» PAGE TEXT
This is the first featured recipe from the IPython Cookbook, the definitive guide to high-performance scientific computing and data science in Python.
NumPy is the cornerstone of the scientific Python software stack. It provides a special data type optimized for vector computations, the
ndarray. This object is at the core of most algorithms in scientific numerical computing.
With NumPy arrays, you can achieve significant performance speedups over native Python, particularly when your computations follow the Single Instruction, Multiple Data (SIMD) paradigm. However, it is also possible to unintentionally write non-optimized code with NumPy.
In this featured recipe, we will see some tricks that can help you write optimized NumPy code. We will start by looking at ways to avoid unnecessary array copies in order to save time and memory. In that respect, we will need to dig into the internals of NumPy.
Learning to avoid unnecessary array copies
Computations with NumPy arrays may involve internal copies between blocks of memory. These copies are not always necessary, in which case they should be avoided. Here are a few tips that can help you optimize your code accordingly.

» STORED RECORDS

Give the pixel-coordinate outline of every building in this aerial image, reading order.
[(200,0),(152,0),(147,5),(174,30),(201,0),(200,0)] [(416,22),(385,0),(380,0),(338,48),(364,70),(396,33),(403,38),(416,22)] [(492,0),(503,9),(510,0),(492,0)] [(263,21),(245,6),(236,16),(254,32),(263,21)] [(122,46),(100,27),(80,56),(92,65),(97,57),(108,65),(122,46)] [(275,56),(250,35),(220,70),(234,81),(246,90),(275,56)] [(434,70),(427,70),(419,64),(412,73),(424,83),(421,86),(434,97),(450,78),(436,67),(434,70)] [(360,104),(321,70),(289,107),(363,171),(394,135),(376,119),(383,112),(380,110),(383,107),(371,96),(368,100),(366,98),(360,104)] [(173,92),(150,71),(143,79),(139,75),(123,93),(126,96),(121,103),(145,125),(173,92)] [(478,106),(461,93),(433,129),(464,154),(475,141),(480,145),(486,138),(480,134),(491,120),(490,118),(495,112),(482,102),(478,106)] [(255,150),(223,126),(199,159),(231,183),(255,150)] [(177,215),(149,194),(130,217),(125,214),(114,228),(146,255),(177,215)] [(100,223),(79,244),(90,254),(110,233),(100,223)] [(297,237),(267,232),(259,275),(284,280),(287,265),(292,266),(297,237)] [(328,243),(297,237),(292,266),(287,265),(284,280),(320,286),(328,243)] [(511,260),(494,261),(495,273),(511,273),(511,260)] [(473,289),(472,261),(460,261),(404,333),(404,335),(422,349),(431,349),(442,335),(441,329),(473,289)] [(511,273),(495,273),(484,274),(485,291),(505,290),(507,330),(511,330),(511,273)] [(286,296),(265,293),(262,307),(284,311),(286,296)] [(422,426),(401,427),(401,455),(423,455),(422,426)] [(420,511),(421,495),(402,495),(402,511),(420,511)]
...
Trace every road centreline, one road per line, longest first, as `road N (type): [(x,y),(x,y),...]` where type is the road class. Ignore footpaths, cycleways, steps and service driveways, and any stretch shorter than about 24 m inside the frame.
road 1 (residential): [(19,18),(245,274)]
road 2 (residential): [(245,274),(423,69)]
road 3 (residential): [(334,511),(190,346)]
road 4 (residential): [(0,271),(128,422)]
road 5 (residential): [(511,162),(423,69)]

» THE TASKS
- A) Retype the entries from the line containing "Trace every road" through the line containing "road 5 (residential): [(511,162),(423,69)]", inclusive, with no changes.
- B) Extend the text about optimizing NumPy code, picking up right after its last sentence.

» RESULTS OF THE TASKS
- A)
Trace every road centreline, one road per line, longest first, as `road N (type): [(x,y),(x,y),...]` where type is the road class. Ignore footpaths, cycleways, steps and service driveways, and any stretch shorter than about 24 m inside the frame.
road 1 (residential): [(19,18),(245,274)]
road 2 (residential): [(245,274),(423,69)]
road 3 (residential): [(334,511),(190,346)]
road 4 (residential): [(0,271),(128,422)]
road 5 (residential): [(511,162),(423,69)]

- B)
import numpy as np
Inspect the memory address of arrays
- The first step when looking for silent array copies is to find out the location of arrays in memory. The following function does just that:
def id(x): # This function returns the memory # block address of an array. return x.__array_interface__['data']
- You may sometimes need to make a copy of an array, for instance if you need to manipulate an array while keeping an original copy in memory.
a = np.zeros(10); aid = id(a); aid
b = a.copy(); id(b) == aid
Two arrays with the same data location (as returned by
id) share the underlying data buffer. However, the opposite is only true if the arrays have the same offset (meaning that they have the same first element). Two shared arrays with different offsets will have slightly different memory locations, as shown in the following example:
In this recipe, we'll make sure to use this method with arrays that have the same offset. Here is a more reliable solution for finding out if two arrays share the same data:
def get_data_base(arr): """For a given Numpy array, finds the base array that "owns" the actual data.""" base = arr while isinstance(base.base, np.ndarray): base = base.base return base def arrays_share_data(x, y): return get_data_base(x) is get_data_base(y)
Thanks to Michael Droettboom for pointing out this precision and proposing this alternative solution.
In-place and implicit copy operations
- Array computations can involve in-place operations (first example below: the array is modified) or implicit-copy operations (second example: a new array is created).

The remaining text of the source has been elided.